Task statement:
The lines to return are the one containing "located at 1100" and all that follow it in the entries below, duplicated exactly and nothing else.

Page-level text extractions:
□ □ □ □

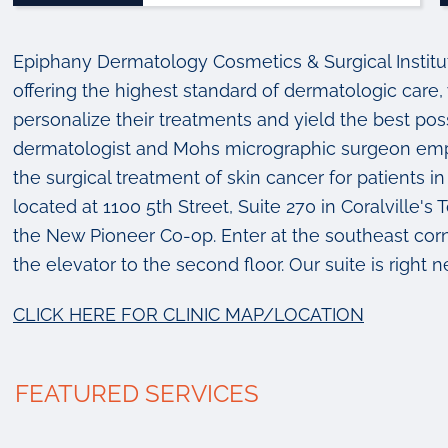
Epiphany Dermatology Cosmetics & Surgical Institute 
offering the highest standard of dermatologic care, 
personalize their treatments and yield the best pos
dermatologist and Mohs micrographic surgeon emph
the surgical treatment of skin cancer for patients
located at 1100 5th Street, Suite 270 in Coralville'
the New Pioneer Co-op. Enter at the southeast corne
the elevator to the second floor. Our suite is right n
CLICK HERE FOR CLINIC MAP/LOCATION
FEATURED SERVICES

□ □ □ □

The completed task:
located at 1100 5th Street, Suite 270 in Coralville'
the New Pioneer Co-op. Enter at the southeast corne
the elevator to the second floor. Our suite is right n
CLICK HERE FOR CLINIC MAP/LOCATION
FEATURED SERVICES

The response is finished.